The Hook-and-Lateral goes from the schoolyard to the house as Miami storms back
Miami trailed 24-10 with six seconds left in the half and had the ball on the San Diego 40-yard line. Back in an era where kickers did not routinely attempt field goals beyond 50 yards, the Dolphins elected to go for it on the final play. But no one, certainly not the Chargers, was ready for the play that legendary head coach Don Shula sent in.
The play call, at first, seemed a little perplexing for the moment. Strock, who was picking the Chargers defense apart in the second quarter, threw a 15-yard pass to wide receiver Duriel Harris, who caught the ball toward the middle of the field at the 25-yard line, on a “hook” pattern. The Chargers’ secondary raced toward Harris to down him for what appeared to be the end of the half.

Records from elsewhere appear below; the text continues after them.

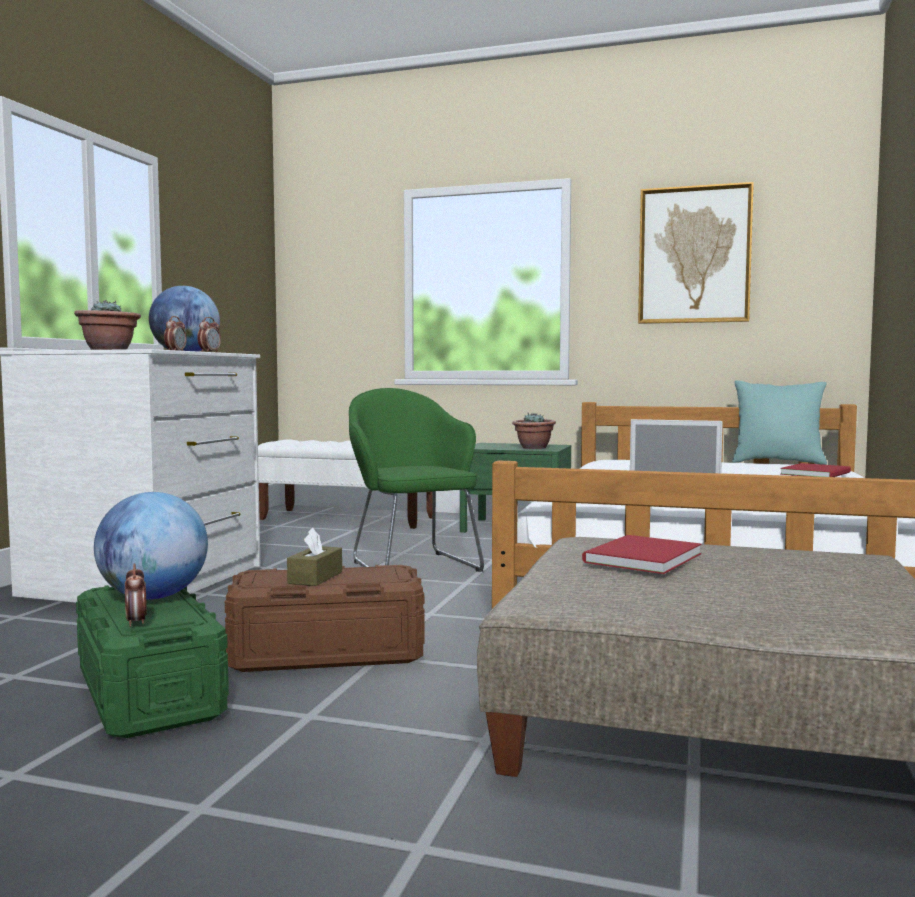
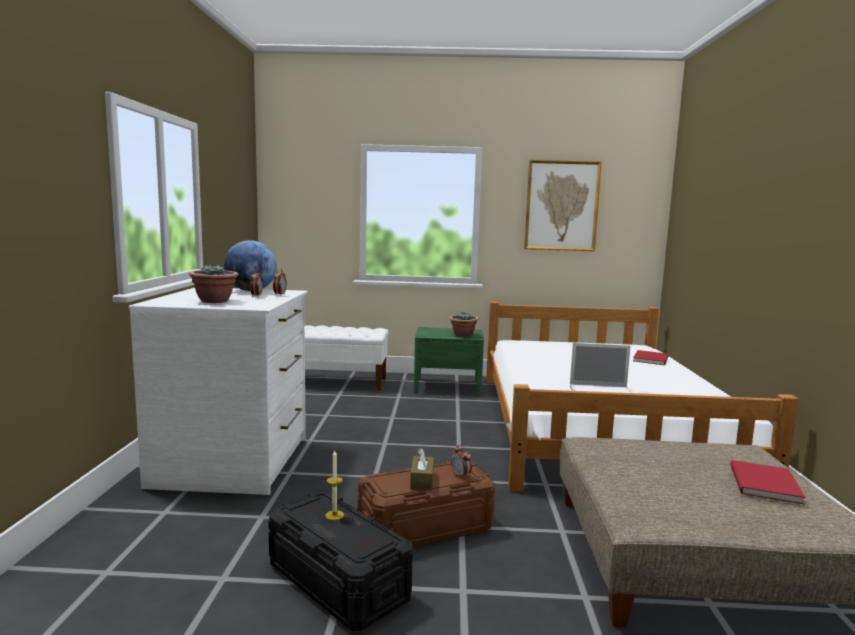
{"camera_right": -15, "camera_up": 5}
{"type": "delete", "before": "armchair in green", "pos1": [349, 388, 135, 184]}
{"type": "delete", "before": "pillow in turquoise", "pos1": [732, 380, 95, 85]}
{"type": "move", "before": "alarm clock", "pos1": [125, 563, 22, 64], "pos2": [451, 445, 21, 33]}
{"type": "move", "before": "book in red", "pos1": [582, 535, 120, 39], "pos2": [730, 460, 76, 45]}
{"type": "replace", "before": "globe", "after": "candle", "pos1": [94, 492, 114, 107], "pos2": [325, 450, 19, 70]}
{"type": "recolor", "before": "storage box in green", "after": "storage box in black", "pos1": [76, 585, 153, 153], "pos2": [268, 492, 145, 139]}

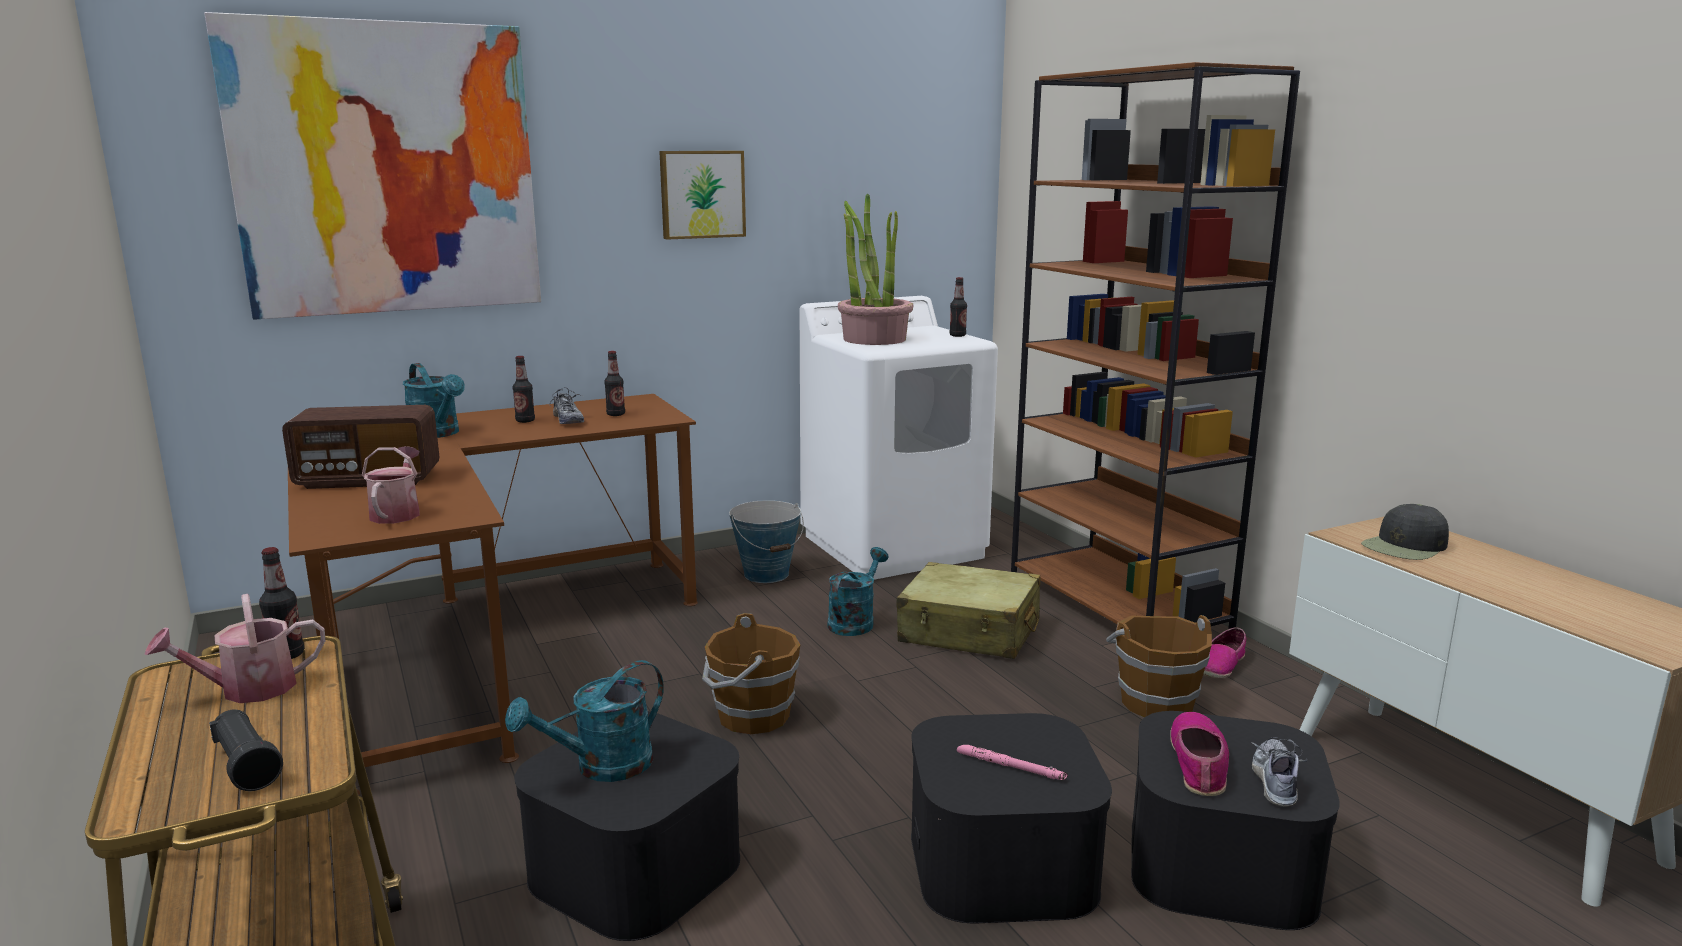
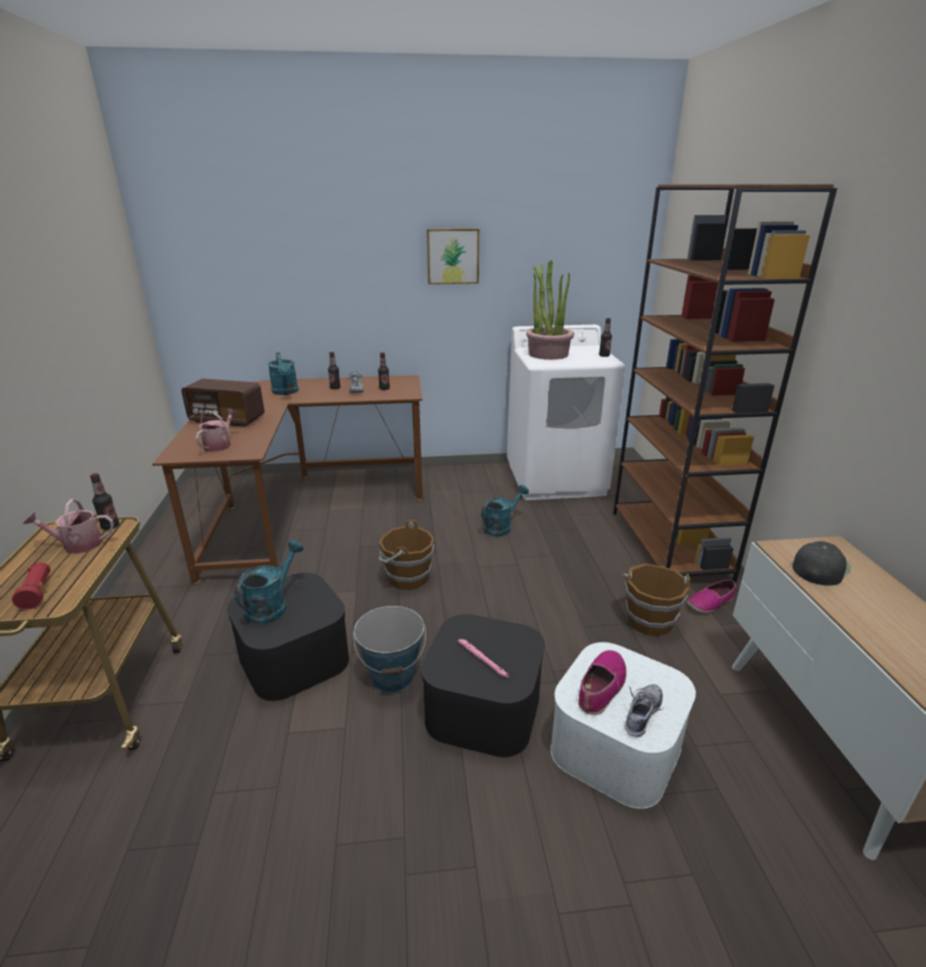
{"camera_right": 20, "camera_up": 10}
{"type": "delete", "before": "picture", "pos1": [204, 12, 337, 308]}
{"type": "delete", "before": "suitcase in beige", "pos1": [896, 562, 144, 97]}
{"type": "move", "before": "bucket", "pos1": [729, 500, 75, 83], "pos2": [353, 606, 73, 87]}
{"type": "recolor", "before": "flashlight in black", "after": "flashlight in red", "pos1": [209, 710, 74, 81], "pos2": [12, 562, 38, 48]}
{"type": "recolor", "before": "storage box in black", "after": "storage box in white", "pos1": [1131, 711, 209, 219], "pos2": [551, 642, 145, 167]}
{"type": "rotate", "before": "watering can in turquoise", "pos1": [505, 660, 159, 122], "pos2": [234, 540, 69, 85], "turn": 135}
{"type": "rotate", "before": "cap in black", "pos1": [1361, 504, 88, 56], "pos2": [792, 541, 59, 45], "turn": 150}

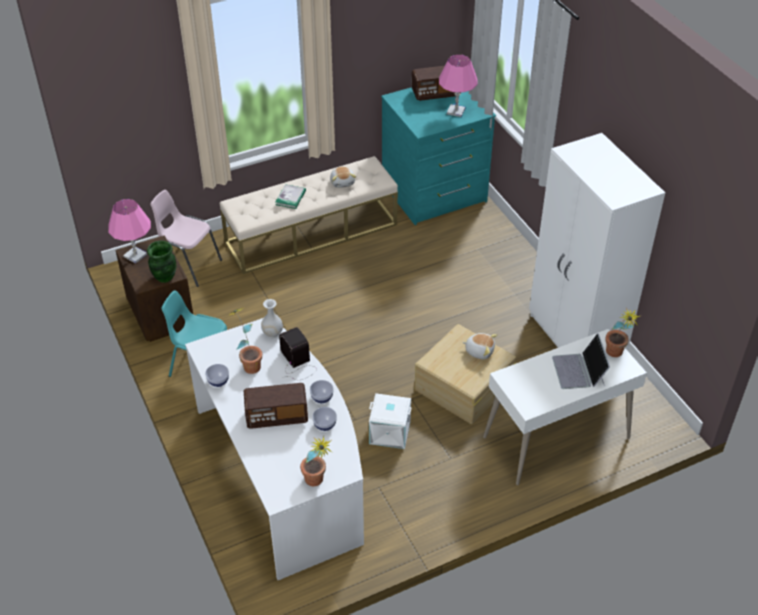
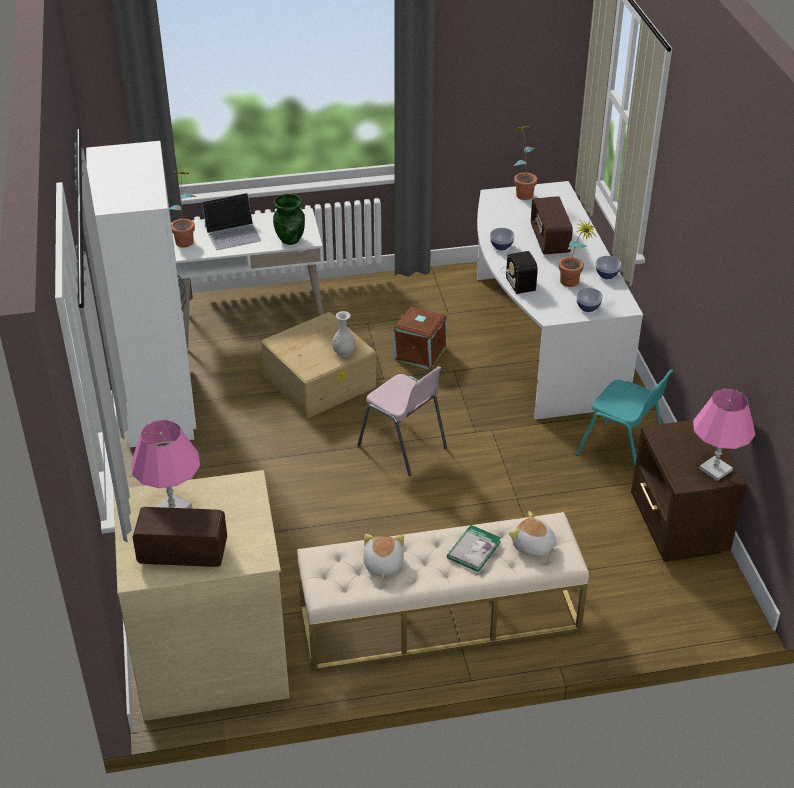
{"camera_right": -165, "camera_up": -5}
{"type": "move", "before": "vase in green", "pos1": [147, 241, 29, 42], "pos2": [273, 194, 32, 51]}
{"type": "move", "before": "chair in pink", "pos1": [150, 190, 72, 97], "pos2": [357, 366, 90, 110]}
{"type": "move", "before": "vase in white", "pos1": [261, 299, 22, 39], "pos2": [332, 311, 24, 46]}
{"type": "move", "before": "bowl", "pos1": [312, 407, 25, 24], "pos2": [576, 288, 27, 24]}
{"type": "move", "before": "plush toy", "pos1": [462, 333, 35, 26], "pos2": [509, 511, 48, 46]}
{"type": "recolor", "before": "storage box in white", "after": "storage box in brown", "pos1": [369, 393, 43, 56], "pos2": [394, 306, 53, 64]}
{"type": "recolor", "before": "dresser in turquoise", "after": "dresser in beige", "pos1": [381, 87, 116, 138], "pos2": [113, 470, 177, 251]}
{"type": "rotate", "before": "radio", "pos1": [244, 383, 64, 46], "pos2": [531, 196, 42, 58], "turn": -105}
{"type": "rotate", "before": "laptop", "pos1": [552, 333, 58, 56], "pos2": [202, 193, 59, 57], "turn": 60}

But in the same motion that Harris turned and caught the hook, he lurched forward and lateraled the ball to running back Tony Nathan, who had been trailing the play and was at full speed as he gathered the lateral and streaked past the stunned and flat-footed Chargers defenders swarming around Harris.
“WHAT A PLAY! WHAT A PLAY!” shrieked NBC play-by-play announcer Don Criqui as Nathan raced into the end zone, the ball held high above his head as if to confirm that, yes, he really did have it and the “hook-and-lateral,” as Miami’s players called it, had worked to perfection.
The Orange Bowl erupted in such a roar of shock and awe that it was hard to remember that the Chargers still had a 24-17 halftime lead.
Too much Kellen Winslow and the Chargers go from the heater to the freezer
Decades later, Dolphins fans would vote the Hook-and-Lateral the greatest play in Dolphins’ history – a history that includes two Super Bowl titles and a perfect 17-0 season. This play was not part of any of that. They didn’t even win the game. But the timing, the trickery, everything about it lives on in the hearts and minds of Dolphins fans to this day.
But despite the Dolphins eventually erasing the entire 24-point deficit and taking a late 38-31 lead, Fouts would engineer a clutch, game-tying drive to send the game to overtime.
It was in those final minutes and the nearly 14 minutes of overtime that Winslow upstaged the trick play, catching passes, blocking field goals, and continuously collapsing on the field, dehydrated and exhausted on an unusually warm January night in Miami.
Finally, with just over a minute left in the first overtime, Rolf Benirschke kicked the winning field goal for Miami and two teammates helped carry Winslow off the field in an iconic image.
And San Diego’s reward for playing 74 minutes in heat and humidity? A date with Cincinnati for the AFC Championship in what became known as “The Freezer Bowl” because of -59 wind chills at Riverfront Stadium. The Chargers could not handle the extreme climate shift, losing 27-7.